Material to process:

____

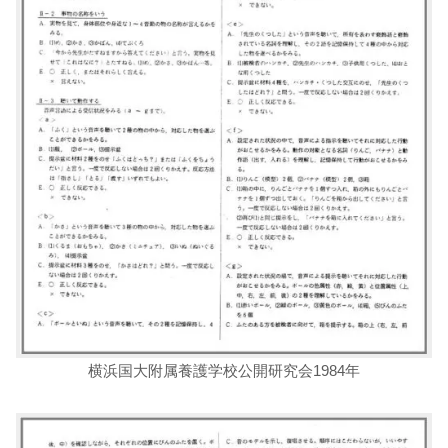
横浜国大附属養護学校公開研究会1984年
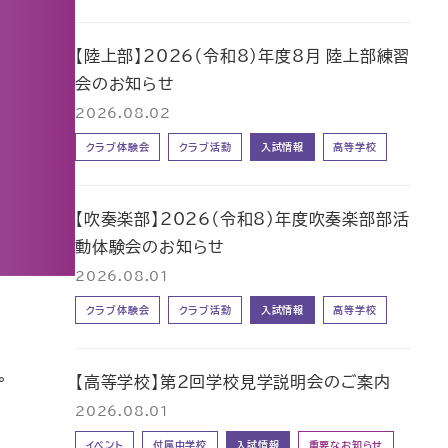
【陸上部】2026（令和8）年度8月 陸上部練習
会のお知らせ
2026.08.02
クラブ体験会
クラブ活動
入試情報
高等学校
【吹奏楽部】2026（令和8）年度吹奏楽部部活
動体験会のお知らせ
2026.08.01
クラブ体験会
クラブ活動
入試情報
高等学校
。
【高等学校】第2回学校見学説明会のご案内
2026.08.01
イベント
付属中学校
入試情報
重要なお知らせ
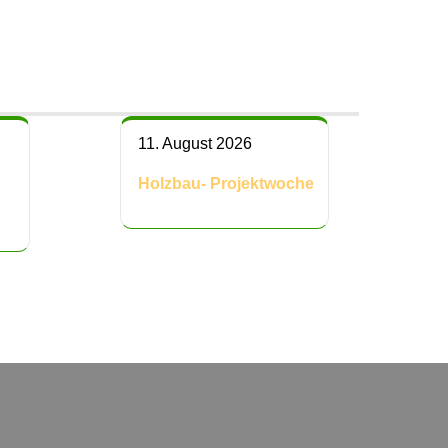
11. August 2026
Holzbau- Projektwoche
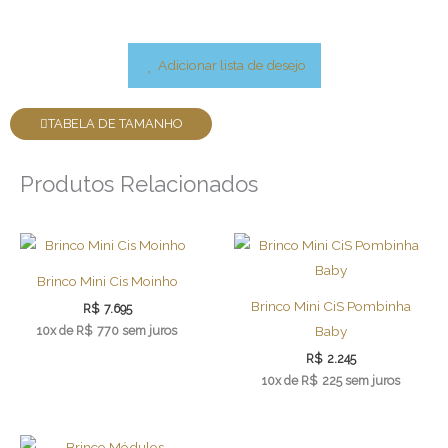
Adicionar lista de desejo
TABELA DE TAMANHO
Produtos Relacionados
Brinco Mini Cis Moinho
Brinco Mini CiS Pombinha
R$
7.695
10x de
R$
770
sem juros
Baby
R$
2.245
10x de
R$
225
sem juros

____

Leave out the pictures and retype the rest of the entries exactly.

横浜国大附属養護学校公開研究会1984年
【陸上部】2026（令和8）年度8月 陸上部練習
会のお知らせ
2026.08.02
クラブ体験会
クラブ活動
入試情報
高等学校
【吹奏楽部】2026（令和8）年度吹奏楽部部活
動体験会のお知らせ
2026.08.01
クラブ体験会
クラブ活動
入試情報
高等学校
。
【高等学校】第2回学校見学説明会のご案内
2026.08.01
イベント
付属中学校
入試情報
重要なお知らせ
11. August 2026
Holzbau- Projektwoche
Adicionar lista de desejo
TABELA DE TAMANHO
Produtos Relacionados
Brinco Mini Cis Moinho
Brinco Mini CiS Pombinha
R$
7.695
10x de
R$
770
sem juros
Baby
R$
2.245
10x de
R$
225
sem juros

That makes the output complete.